Defendant next contends that County Court failed to satisfy its obligation to determine whether he was eligible for youthful offender treatment (see generally People v. Middlebrooks, 25 N.Y.3d 516, 525–527, 14 N.Y.S.3d 296, 35 N.E.3d 464 [2015] ; People v. Rudolph, 21 N.Y.3d 497, 499–501, 974 N.Y.S.2d 885, 997 N.E.2d 457 [2013] ). We reject that contention. "[A] court in an armed felony case can satisfy its obligation under Middlebrooks by declining to adjudicate the defendant a youthful offender after consideration on the record of factors pertinent to a determination whether an eligible youth should be adjudicated a youthful offender" ( People v. Stitt, 140 A.D.3d 1783, 1784, 33 N.Y.S.3d 641 [4th Dept. 2016], lv denied 28 N.Y.3d 937, 40 N.Y.S.3d 365, 63 N.E.3d 85 [2016] ; see People v. Rice, 175 A.D.3d 1826, 1826, 109 N.Y.S.3d 808 [4th Dept. 2019] ). In this case, the court "implicitly resolved the threshold issue of eligibility in defendant's favor" ( People v. Macon, 169 A.D.3d 1439, 1440, 92 N.Y.S.3d 812 [4th Dept. 2019], lv denied 33 N.Y.3d 978, 101 N.Y.S.3d 224, 124 N.E.3d 713 [2019] ; see People v. Keith B.J., 158 A.D.3d 1160, 1160, 70 N.Y.S.3d 291 [4th Dept. 2018] ).
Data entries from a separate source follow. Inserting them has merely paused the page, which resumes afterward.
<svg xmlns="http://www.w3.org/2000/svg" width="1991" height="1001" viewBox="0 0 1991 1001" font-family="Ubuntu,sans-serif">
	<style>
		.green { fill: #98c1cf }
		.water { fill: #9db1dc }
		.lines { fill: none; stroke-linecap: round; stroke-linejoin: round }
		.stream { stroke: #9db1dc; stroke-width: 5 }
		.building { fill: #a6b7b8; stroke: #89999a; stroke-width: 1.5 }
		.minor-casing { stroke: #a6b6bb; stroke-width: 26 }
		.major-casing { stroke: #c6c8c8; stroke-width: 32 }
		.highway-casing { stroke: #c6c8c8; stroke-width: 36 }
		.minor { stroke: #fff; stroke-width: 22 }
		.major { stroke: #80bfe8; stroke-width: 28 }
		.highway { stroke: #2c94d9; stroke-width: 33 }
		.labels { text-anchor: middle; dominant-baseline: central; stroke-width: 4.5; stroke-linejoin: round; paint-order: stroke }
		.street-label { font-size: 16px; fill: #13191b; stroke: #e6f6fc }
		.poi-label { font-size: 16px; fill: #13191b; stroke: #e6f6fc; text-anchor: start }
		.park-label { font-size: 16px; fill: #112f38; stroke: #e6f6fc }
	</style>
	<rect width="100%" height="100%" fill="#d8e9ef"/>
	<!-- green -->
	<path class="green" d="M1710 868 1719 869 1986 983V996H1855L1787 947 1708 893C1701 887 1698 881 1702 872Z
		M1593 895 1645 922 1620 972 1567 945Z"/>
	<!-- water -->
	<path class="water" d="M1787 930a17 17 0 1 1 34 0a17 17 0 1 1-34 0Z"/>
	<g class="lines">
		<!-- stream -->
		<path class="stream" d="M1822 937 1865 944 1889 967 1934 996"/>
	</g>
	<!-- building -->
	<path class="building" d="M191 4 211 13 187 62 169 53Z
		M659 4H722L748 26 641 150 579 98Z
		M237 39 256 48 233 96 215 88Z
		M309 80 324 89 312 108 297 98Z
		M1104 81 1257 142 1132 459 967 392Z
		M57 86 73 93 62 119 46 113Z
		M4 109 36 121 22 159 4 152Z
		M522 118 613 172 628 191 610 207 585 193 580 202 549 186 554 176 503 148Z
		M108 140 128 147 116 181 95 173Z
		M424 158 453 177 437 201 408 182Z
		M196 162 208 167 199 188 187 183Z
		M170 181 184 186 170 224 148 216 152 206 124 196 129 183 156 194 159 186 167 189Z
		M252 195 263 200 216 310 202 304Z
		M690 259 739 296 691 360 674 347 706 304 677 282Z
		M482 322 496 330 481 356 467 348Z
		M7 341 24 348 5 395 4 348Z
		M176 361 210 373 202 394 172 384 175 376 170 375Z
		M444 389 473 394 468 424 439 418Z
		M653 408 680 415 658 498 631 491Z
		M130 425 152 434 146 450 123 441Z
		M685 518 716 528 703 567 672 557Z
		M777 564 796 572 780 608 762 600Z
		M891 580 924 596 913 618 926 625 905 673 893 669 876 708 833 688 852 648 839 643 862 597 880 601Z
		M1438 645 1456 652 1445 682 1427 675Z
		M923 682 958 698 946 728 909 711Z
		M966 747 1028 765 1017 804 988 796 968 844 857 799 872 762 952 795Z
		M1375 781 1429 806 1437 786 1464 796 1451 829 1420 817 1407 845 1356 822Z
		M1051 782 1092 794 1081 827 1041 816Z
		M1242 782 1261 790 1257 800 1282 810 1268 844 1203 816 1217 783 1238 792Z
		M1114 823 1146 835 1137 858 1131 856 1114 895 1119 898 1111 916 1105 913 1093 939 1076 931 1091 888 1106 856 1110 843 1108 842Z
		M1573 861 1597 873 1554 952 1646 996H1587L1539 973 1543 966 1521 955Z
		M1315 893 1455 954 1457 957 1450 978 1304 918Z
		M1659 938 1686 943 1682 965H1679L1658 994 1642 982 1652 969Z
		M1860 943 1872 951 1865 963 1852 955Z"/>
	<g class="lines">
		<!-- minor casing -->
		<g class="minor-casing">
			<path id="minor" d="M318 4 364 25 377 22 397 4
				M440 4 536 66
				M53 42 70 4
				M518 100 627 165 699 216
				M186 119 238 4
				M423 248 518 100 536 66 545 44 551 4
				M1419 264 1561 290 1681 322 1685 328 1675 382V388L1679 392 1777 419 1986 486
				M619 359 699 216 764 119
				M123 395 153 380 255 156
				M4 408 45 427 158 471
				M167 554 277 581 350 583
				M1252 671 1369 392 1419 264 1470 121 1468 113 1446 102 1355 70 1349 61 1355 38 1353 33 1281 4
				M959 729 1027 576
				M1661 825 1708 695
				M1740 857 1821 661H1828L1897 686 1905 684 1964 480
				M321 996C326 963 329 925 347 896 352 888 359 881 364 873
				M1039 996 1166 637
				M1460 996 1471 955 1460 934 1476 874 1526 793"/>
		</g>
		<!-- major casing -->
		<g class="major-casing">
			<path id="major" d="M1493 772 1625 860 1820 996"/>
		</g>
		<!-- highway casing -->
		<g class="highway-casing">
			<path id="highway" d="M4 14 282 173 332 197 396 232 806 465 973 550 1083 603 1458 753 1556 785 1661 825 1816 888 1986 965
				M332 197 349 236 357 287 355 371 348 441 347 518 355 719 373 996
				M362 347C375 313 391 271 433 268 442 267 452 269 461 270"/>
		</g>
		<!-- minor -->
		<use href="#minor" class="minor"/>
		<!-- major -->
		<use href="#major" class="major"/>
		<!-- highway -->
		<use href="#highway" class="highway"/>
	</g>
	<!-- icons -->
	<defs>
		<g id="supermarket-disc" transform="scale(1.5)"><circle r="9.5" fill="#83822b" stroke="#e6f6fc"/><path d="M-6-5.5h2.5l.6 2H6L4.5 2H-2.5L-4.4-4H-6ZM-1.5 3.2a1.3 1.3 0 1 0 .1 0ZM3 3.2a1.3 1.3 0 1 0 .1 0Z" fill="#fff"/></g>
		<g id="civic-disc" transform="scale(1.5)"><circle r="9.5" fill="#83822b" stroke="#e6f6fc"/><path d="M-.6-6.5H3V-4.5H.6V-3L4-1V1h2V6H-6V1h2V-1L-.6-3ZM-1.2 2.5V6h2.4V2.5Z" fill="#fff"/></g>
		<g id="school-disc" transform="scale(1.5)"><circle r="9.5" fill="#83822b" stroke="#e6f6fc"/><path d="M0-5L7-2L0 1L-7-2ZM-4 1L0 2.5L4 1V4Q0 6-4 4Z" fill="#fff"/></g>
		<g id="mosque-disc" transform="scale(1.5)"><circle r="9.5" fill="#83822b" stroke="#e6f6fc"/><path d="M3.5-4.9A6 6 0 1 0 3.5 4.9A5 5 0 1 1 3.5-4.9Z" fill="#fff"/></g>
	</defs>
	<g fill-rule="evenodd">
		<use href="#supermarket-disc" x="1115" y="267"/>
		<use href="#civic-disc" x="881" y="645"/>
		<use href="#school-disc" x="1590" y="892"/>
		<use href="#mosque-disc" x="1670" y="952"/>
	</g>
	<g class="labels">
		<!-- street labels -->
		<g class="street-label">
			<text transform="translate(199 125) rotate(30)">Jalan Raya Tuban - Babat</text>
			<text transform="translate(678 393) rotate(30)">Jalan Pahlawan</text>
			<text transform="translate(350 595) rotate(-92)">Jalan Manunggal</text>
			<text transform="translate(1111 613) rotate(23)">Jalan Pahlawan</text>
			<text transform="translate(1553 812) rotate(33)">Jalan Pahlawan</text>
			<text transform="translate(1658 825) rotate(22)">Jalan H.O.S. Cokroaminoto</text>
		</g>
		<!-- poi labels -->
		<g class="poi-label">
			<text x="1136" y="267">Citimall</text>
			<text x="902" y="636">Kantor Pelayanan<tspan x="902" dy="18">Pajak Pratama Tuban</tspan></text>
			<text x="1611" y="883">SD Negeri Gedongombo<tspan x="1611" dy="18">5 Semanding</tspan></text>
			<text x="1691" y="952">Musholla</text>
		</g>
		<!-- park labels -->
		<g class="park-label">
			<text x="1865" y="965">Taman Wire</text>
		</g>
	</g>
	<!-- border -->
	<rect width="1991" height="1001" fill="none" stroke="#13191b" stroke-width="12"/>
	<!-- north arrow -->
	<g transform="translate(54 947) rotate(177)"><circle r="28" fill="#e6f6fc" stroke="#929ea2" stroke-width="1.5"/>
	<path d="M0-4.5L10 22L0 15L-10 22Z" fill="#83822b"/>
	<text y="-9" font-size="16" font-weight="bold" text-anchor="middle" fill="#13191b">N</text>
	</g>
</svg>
Contrary to the further contention of defendant, even assuming, arguendo, that defendant was eligible for youthful offender status, we conclude that the court did not abuse its discretion in refusing to grant him that status (see Rice, 175 A.D.3d at 1826, 109 N.Y.S.3d 808 ; Macon, 169 A.D.3d at 1440, 92 N.Y.S.3d 812 ), particularly in light of the seriousness of the offense and defendant's failure to accept any responsibility (see People v. Ford, 144 A.D.3d 1682, 1683, 42 N.Y.S.3d 491 [4th Dept. 2016], lv. denied 28 N.Y.3d 1184, 52 N.Y.S.3d 710, 75 N.E.3d 102 [2017] ). In addition, we perceive no basis for exercising our own discretion in the interest of justice to adjudicate defendant a youthful offender (cf. Keith B.J., 158 A.D.3d at 1160–1161, 70 N.Y.S.3d 291 ; People v. Thomas R.O., 136 A.D.3d 1400, 1402–1403, 25 N.Y.S.3d 766 [4th Dept. 2016] ). Finally, the sentence is not unduly harsh or severe.